Unfamiliar with the Vedic texts, barely initiated in the rudiments of Buddhism by his friend Lefébure and always punctilious in rejecting any direct connection with it (“the Nothing, which I arrived at without knowing Buddhism,” he says), Mallarmé was clearing a path toward something that had no name in the lexicon of his times, but within which he would always live and work. It was the same thing to which three years later he planned to dedicate a thèse d’agrégation , of which only the title now remains: De divinitate . But we do know that Mallarmé saw in that thesis both the outcome and the convalescence of a long, devastating process that had transformed him into another being.
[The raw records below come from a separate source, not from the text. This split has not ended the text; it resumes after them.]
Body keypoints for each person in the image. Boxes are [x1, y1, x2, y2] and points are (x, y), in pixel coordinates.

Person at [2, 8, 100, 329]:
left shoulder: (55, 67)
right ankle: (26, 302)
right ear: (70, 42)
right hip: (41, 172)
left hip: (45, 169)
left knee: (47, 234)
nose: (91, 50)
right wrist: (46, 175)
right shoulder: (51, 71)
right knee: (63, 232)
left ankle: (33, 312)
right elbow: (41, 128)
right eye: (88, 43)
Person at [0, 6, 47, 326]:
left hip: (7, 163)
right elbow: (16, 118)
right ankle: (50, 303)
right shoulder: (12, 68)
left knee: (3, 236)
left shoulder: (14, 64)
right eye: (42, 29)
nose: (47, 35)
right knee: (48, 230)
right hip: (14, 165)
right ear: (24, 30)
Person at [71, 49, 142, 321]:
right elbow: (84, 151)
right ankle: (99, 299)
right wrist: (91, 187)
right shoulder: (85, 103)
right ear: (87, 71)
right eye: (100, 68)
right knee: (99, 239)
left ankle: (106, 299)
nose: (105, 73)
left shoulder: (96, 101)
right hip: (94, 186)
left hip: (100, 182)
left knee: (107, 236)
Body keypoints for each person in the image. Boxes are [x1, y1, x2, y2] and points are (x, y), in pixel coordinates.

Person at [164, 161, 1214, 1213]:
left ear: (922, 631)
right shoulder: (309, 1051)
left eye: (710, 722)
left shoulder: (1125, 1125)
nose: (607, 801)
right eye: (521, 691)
The acute, precipitous phase of that process lasted a year, from May 1866 to May 1867. Mallarmé was then a twenty-four-year-old English teacher at the high school in Tournon, moving later to Besançon, where the climate is “black, damp, and icy.” He came from a family who had long been and still were Public Registry officials. In his family, to “have a career” meant to have a career in the Registry Office. Mallarmé was the first to betray his breed, choosing poetry. Already he had sensed that the world around him had “a kitchen smell.” As a poet, his main task would be to work Baudelaire’s furrow and push it that little bit further. This he had already started to do, with great mastery, when he wrote “L’Azur” and “Brise marine.” Then, in the spring of 1866, Mallarmé spends a week in Cannes and something happens —a sort of primordial event that looks forward to Valéry’s “night in Genoa.” His first mention of it comes in a letter to Cazalis on April 28th.
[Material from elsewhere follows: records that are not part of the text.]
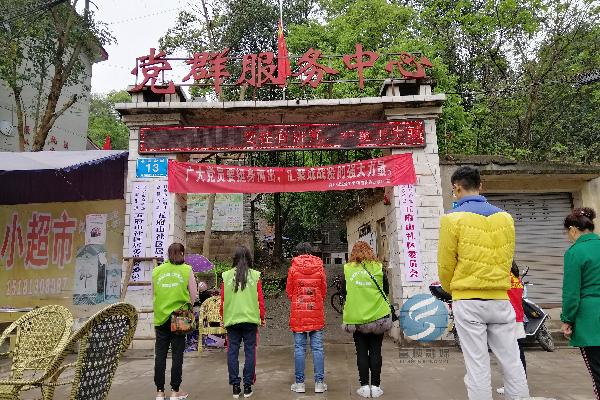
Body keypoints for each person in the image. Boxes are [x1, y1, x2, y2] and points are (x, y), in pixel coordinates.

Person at [438, 166, 529, 400]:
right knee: (512, 361)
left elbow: (446, 265)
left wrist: (450, 289)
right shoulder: (505, 218)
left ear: (456, 188)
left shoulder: (451, 219)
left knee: (477, 365)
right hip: (500, 299)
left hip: (468, 300)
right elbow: (508, 259)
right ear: (481, 185)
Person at [342, 241, 391, 399]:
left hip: (357, 318)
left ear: (353, 253)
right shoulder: (378, 268)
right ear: (370, 251)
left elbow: (344, 293)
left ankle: (364, 387)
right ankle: (375, 387)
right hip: (378, 317)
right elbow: (386, 290)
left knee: (361, 352)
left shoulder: (348, 269)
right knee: (376, 351)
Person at [561, 207, 600, 399]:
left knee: (598, 372)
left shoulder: (575, 252)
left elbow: (571, 292)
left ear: (573, 229)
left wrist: (567, 319)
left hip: (590, 320)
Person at [152, 243, 198, 400]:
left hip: (161, 317)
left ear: (168, 253)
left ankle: (159, 391)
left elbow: (154, 293)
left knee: (160, 355)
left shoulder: (157, 271)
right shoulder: (187, 269)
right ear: (182, 254)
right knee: (177, 354)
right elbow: (193, 295)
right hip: (180, 316)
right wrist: (188, 306)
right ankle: (175, 391)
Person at [220, 246, 265, 399]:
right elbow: (260, 300)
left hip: (232, 319)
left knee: (232, 351)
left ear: (234, 258)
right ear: (249, 258)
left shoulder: (226, 276)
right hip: (250, 319)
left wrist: (222, 318)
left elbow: (223, 300)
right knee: (250, 351)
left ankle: (235, 386)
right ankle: (247, 386)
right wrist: (262, 317)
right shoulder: (255, 275)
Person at [286, 242, 328, 394]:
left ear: (298, 253)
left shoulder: (293, 269)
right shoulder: (319, 267)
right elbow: (323, 291)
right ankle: (319, 383)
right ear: (311, 252)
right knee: (317, 348)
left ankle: (300, 384)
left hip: (299, 313)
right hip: (315, 313)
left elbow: (289, 292)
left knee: (299, 348)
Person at [497, 262, 527, 395]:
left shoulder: (504, 278)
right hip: (518, 319)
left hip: (507, 320)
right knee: (519, 354)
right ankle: (521, 383)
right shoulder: (517, 281)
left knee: (508, 356)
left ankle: (511, 386)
Mallarmé explains: “Quarrying the verse to that point I encountered two chasms, which bring me to despair. One is Nothingness.” This “crushing thought” forced him to abandon writing poetry. But immediately afterwards Mallarmé launches into a paragraph that lays a sort of metaphysical foundation for the poetry he was yet to write: “Yes, I know , we are nothing but vain forms of matter — yet sublime too when you think that we invented God and our own souls. So sublime, my friend! that I want to give myself this spectacle of a matter aware, yes, of what it is but throwing itself madly into the Dream that it knows it is not, singing the Soul and all those divine impressions that gather in us from earliest childhood, and proclaiming, before the Nothingness that is the truth, those glorious falsehoods!” The threads that interweave in this sentence would go on spinning out until Mallarmé’s death. And likewise the ambiguities: above all in that verb s’élançant (“throwing itself”), in which converge both the subject who wants to give himself “this spectacle of a matter,” etc., and the matter itself observing its own behavior.
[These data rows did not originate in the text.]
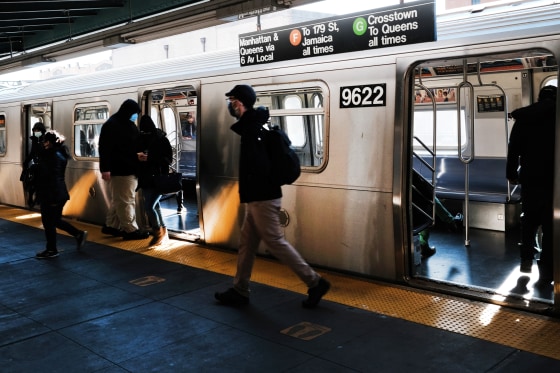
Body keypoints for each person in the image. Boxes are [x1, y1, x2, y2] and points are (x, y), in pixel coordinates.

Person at [214, 84, 330, 308]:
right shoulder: (258, 126)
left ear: (239, 103)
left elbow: (259, 167)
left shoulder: (252, 131)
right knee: (247, 244)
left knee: (275, 242)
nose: (230, 105)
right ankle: (240, 289)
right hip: (258, 197)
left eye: (231, 101)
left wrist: (253, 191)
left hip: (262, 198)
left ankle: (315, 282)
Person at [506, 85, 556, 286]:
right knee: (551, 226)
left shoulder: (524, 118)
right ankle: (546, 272)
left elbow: (513, 150)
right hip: (553, 180)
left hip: (530, 178)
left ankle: (526, 260)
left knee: (529, 220)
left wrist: (511, 174)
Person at [98, 99, 149, 240]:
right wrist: (105, 169)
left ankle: (111, 226)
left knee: (119, 199)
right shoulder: (112, 125)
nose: (135, 116)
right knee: (126, 200)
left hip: (130, 167)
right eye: (134, 113)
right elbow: (105, 149)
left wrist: (139, 154)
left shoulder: (127, 124)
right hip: (121, 169)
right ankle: (130, 230)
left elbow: (130, 146)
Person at [35, 130, 87, 259]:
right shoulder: (60, 153)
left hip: (52, 193)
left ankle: (52, 250)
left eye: (44, 142)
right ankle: (78, 234)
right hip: (59, 192)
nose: (43, 144)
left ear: (48, 142)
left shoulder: (50, 156)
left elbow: (47, 176)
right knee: (55, 220)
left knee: (48, 222)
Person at [136, 115, 173, 246]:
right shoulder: (160, 138)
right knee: (155, 206)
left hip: (157, 178)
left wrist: (149, 158)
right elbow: (169, 158)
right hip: (148, 178)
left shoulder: (159, 139)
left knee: (149, 206)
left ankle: (157, 232)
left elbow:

At this point we realize we have been abruptly introduced into that geometrical locus called Mallarmé. Immediately the atmosphere is both chemical — a vivisection laboratory, in fact — and alchemical: the heat of the opus alchymicum . This, then, is the great atmosphere of décadence , something that sprang before anything else out of a dissociation of forms and psyche. Mallarmé was to become at once the high priest and the scientist of this process, which, in fact, was already at work. In July Mallarmé observes, once again for the benefit of Cazalis: “For a month now I have been in the pure glaciers of aesthetics — having discovered Nothingness I have found the Beautiful.” And the work starts to take shape, not une oeuvre now, but “le Grand Oeuvre , as our forebears the alchemists used to say.” A long period of elaboration would be required: “I shall give myself twenty years to bring it [the opus] to completion, and the rest of my life will be given over to an Aesthetics of Poetry.”